» **Supplied material**

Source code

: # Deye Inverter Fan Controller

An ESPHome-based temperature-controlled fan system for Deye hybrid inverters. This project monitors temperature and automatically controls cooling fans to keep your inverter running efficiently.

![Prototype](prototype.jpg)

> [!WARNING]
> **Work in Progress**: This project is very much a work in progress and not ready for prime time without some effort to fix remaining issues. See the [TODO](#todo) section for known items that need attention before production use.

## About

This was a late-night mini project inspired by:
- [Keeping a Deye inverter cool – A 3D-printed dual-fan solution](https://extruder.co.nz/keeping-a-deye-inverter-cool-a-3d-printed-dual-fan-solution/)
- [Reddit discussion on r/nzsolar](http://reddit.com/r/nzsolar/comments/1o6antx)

» **Request**
Restate word for word the lines from the one holding "This was a late-night" to the end of the listing, both ends included, and nothing more.

» **Answer for this exercise**
This was a late-night mini project inspired by:
- [Keeping a Deye inverter cool – A 3D-printed dual-fan solution](https://extruder.co.nz/keeping-a-deye-inverter-cool-a-3d-printed-dual-fan-solution/)
- [Reddit discussion on r/nzsolar](http://reddit.com/r/nzsolar/comments/1o6antx)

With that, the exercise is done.